[Activity]: Every line below that contains "کشیدم" is to be copied.

(Data records)
——————————

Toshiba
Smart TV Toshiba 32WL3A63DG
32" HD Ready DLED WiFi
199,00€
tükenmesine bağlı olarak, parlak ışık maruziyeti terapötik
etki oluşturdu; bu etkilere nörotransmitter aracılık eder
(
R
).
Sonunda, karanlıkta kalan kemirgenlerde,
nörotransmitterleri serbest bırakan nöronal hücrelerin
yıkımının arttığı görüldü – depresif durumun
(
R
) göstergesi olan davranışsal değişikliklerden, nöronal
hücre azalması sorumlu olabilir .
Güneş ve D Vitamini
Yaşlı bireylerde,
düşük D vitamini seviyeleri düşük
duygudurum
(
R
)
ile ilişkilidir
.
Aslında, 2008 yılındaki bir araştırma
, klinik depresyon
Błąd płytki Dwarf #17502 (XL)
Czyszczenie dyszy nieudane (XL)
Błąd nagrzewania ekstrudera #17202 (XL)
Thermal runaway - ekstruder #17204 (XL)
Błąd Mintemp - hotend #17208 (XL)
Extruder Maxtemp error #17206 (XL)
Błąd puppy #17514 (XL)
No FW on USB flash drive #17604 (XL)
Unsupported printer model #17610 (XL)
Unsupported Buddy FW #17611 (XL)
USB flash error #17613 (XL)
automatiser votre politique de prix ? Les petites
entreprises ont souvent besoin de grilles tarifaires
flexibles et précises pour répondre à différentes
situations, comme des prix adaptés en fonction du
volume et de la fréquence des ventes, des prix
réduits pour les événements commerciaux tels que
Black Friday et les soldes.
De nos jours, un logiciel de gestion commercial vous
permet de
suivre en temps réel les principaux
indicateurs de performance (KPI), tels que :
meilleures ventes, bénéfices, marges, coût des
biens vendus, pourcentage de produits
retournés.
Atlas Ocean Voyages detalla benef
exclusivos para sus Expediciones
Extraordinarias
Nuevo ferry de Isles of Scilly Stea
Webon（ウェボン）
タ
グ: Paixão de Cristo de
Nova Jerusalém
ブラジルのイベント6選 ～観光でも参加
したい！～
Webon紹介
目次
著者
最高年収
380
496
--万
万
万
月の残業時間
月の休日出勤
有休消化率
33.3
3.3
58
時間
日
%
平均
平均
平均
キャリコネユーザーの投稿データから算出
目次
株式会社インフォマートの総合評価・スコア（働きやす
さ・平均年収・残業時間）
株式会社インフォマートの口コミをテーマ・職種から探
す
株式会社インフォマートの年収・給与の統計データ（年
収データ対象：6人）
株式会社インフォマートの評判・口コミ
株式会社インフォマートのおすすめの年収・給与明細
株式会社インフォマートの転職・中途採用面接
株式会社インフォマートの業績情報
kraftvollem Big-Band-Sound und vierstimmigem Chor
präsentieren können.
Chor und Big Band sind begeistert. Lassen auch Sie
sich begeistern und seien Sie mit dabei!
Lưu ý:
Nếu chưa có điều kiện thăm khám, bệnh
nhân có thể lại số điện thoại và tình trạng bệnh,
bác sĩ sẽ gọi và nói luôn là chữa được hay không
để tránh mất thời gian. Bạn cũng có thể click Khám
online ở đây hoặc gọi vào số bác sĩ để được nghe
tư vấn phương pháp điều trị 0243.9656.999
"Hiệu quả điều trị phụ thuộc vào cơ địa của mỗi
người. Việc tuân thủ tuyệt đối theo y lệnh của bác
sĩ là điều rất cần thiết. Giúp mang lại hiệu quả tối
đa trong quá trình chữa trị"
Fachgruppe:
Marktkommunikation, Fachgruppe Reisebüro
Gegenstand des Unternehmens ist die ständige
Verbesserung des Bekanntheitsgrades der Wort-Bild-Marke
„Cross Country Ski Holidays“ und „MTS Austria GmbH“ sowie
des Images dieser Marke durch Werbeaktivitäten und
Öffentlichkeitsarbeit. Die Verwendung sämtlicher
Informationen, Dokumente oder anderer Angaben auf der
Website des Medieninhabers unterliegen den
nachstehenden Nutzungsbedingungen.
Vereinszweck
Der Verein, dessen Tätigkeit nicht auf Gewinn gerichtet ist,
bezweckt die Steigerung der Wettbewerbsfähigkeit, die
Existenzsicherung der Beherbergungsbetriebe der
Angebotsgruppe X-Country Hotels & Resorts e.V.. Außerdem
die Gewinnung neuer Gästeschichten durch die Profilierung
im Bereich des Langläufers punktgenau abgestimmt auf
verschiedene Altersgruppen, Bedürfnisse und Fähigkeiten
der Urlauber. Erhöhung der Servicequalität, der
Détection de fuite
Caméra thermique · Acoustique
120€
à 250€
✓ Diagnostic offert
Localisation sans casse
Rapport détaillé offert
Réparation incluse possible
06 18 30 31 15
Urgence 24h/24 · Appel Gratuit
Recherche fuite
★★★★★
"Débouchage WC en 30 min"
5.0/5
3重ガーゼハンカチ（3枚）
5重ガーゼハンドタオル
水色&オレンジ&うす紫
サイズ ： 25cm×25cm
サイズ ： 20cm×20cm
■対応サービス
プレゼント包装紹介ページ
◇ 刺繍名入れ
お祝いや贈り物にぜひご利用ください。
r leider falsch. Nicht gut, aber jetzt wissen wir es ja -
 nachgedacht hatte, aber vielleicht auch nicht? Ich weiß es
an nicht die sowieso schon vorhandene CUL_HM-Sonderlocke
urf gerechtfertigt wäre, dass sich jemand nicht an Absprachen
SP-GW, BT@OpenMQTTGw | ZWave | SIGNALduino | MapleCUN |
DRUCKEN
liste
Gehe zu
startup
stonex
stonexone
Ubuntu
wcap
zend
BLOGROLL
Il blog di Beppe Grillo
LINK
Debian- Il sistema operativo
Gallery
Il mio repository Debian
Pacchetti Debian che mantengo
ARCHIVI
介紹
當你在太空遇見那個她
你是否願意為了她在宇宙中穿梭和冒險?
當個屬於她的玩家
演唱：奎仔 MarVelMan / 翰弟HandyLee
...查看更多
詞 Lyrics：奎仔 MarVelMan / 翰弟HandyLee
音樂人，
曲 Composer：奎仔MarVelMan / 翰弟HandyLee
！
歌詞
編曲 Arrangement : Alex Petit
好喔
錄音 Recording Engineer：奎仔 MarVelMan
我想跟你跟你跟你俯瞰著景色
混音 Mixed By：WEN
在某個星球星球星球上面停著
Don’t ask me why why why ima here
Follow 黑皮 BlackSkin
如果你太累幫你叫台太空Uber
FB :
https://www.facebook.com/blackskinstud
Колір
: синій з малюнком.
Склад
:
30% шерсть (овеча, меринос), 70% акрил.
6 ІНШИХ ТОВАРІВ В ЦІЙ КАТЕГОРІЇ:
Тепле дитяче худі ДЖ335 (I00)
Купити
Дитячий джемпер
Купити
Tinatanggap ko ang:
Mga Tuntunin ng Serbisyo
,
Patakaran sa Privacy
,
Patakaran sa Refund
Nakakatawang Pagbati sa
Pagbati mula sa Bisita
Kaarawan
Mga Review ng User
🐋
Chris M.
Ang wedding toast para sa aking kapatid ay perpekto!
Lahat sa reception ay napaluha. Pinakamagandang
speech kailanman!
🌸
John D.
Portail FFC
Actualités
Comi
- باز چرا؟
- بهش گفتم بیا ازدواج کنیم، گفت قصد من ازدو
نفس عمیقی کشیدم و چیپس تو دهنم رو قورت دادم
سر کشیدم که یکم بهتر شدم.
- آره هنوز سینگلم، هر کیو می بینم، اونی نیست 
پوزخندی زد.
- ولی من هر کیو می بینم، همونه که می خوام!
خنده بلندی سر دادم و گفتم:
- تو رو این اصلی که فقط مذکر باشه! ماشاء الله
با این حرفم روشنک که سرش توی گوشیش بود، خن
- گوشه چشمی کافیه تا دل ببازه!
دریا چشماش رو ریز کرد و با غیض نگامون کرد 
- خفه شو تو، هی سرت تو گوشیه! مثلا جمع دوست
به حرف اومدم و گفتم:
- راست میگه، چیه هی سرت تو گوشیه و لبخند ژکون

——————————

[Exercise result]:
نفس عمیقی کشیدم و چیپس تو دهنم رو قورت دادم
سر کشیدم که یکم بهتر شدم.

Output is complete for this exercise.